Computational study on an Ahmed Body equipped with simplified underbody diffuser

Abstract

The Ahmed body is one of the most studied 3D automotive bluff bodies and the variation of its slant angle of the rear upper surface generates different flow behaviours, similar to a standard road vehicles. In this study we extend the geometrical variation to evaluate the influence of a rear underbody diffuser which are commonly applied in high performance and race cars to improve downforce. Parametric studies are performed on the rear diffuser angle of two baseline configurations of the Ahmed body: the first with a 0° upper slant angle and the second with a 25° slant angle. We employ a high-fidelity CFD simulation based on the spectral/hp element discretisation that combines classical mesh refinement with polynomial expansions in order to achieve both geometrical refinement and better accuracy. The diffuser length was fixed to the same length of 222 ​mm similar to the top slant angle that have previously been studies. The diffuser angle was changed from 0° to 50° in increments of 10° with an additional case considering the angle of 5°. The proposed methodology was validated on the classical Ahmed body considering 25° slant angle, found a difference for drag and lift coefficients of 13% and 1%, respectively.
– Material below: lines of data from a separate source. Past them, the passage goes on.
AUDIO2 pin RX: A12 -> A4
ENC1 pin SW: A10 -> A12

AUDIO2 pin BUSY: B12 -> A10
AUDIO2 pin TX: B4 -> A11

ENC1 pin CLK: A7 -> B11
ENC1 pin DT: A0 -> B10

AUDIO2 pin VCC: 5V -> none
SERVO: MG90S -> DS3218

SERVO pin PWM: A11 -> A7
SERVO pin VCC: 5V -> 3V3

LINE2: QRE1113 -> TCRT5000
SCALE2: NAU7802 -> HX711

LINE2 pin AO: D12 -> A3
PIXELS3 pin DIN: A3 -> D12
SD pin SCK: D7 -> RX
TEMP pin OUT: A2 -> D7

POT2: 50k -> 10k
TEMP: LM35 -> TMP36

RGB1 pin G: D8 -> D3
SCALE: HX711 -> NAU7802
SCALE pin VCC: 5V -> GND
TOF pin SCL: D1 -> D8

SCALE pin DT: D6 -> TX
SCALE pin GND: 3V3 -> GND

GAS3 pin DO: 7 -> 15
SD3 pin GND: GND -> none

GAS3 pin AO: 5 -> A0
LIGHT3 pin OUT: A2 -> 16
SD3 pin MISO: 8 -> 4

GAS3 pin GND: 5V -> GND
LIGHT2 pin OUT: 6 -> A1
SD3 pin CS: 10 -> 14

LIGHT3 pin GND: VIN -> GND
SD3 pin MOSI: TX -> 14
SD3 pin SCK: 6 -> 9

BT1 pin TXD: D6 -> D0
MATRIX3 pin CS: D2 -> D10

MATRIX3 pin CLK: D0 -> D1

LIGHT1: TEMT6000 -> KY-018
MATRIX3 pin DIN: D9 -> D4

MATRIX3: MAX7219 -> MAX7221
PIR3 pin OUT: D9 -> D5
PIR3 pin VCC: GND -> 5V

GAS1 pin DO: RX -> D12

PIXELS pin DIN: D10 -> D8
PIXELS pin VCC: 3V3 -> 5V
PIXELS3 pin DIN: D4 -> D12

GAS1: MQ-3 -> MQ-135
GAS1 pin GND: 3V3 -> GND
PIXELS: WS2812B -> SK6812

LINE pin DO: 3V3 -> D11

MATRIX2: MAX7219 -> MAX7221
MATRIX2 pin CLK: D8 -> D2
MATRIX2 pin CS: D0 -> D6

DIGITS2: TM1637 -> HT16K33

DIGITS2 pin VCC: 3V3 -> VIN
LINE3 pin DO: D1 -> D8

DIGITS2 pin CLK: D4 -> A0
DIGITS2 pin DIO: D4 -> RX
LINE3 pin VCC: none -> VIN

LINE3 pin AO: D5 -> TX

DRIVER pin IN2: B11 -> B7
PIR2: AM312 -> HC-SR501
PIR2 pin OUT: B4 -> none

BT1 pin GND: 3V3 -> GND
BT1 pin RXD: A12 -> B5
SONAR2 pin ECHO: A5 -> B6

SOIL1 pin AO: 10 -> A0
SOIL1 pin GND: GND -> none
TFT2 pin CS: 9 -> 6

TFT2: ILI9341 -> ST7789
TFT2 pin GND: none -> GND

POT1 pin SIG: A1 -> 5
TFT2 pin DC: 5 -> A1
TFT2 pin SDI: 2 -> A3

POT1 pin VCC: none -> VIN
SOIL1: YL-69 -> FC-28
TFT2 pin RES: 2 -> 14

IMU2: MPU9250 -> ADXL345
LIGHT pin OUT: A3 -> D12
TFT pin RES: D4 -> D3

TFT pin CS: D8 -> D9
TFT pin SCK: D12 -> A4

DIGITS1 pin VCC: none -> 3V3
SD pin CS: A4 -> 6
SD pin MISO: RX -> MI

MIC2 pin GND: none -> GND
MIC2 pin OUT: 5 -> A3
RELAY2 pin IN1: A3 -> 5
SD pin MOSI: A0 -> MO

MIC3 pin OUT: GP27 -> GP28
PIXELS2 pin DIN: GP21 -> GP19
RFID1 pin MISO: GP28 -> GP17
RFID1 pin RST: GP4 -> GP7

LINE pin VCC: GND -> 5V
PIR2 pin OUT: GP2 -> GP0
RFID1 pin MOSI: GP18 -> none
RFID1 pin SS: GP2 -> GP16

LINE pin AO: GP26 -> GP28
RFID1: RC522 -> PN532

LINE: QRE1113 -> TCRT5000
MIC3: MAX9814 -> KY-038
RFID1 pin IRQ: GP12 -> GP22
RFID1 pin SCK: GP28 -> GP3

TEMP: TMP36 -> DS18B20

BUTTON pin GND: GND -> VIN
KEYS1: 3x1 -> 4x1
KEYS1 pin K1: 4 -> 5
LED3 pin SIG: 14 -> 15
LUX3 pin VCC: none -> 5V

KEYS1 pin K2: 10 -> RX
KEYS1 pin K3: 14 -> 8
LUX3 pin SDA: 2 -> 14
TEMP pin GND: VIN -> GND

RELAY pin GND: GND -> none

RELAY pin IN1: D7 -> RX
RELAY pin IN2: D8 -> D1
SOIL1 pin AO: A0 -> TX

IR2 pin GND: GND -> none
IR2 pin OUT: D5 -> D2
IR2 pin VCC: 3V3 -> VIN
For the case of an 0° slant angle on the upper surface the peak values for drag and negative lift (downforce) coefficient were achieved with a 30° diffuser angle, where the flow is fully attached with two streamwise vortical structures, analogous to results obtained from [1] but with the body flipped upside down. For diffuser angles above 30°, flow is fully separated from the diffuser. The Ahmed body with 25° slant angle and a diffuser achieves a peak value for downforce at a 20° diffuser angle, where the flow on the diffuser has two streamwise vortices combined with some flow separation. The peak drag value for this case is at 30° diffuser angle, where the flow becomes fully separated.